** Problem requirements **
Which lines in the listing below contain the word "Energy"? Pick out each one and copy it in full.

** Task material **
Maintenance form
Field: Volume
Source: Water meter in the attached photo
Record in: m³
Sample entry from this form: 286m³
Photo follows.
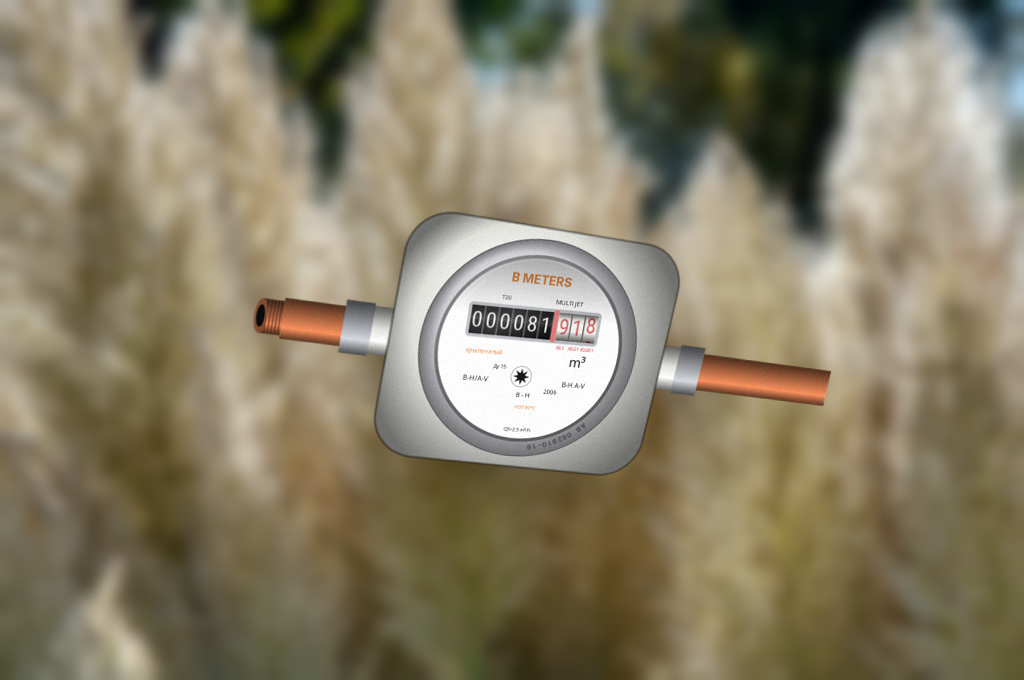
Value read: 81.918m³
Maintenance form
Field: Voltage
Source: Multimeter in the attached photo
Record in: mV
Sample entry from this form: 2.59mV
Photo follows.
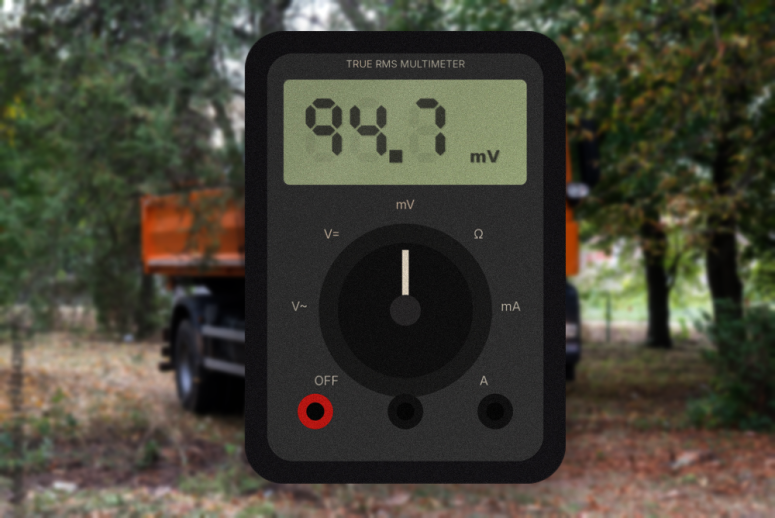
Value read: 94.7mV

==

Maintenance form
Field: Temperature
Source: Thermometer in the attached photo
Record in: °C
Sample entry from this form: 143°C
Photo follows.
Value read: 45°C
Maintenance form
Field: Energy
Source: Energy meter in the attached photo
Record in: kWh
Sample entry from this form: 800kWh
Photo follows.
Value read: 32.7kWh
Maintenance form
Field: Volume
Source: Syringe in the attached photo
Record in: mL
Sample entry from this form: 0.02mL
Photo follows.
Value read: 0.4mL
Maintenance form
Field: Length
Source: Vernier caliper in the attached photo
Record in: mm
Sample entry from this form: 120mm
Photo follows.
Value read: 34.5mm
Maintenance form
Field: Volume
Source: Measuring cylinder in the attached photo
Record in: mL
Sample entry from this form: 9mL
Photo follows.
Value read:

* * *

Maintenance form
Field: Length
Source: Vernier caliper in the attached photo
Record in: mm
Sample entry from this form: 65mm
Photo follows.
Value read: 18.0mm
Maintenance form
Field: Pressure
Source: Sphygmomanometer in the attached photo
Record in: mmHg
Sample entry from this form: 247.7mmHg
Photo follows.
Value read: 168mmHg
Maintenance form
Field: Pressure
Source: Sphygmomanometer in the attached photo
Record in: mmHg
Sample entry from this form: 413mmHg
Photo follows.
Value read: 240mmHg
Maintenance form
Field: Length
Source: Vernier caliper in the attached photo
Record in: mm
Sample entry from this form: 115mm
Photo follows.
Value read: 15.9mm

** Response area **
Field: Energy
Source: Energy meter in the attached photo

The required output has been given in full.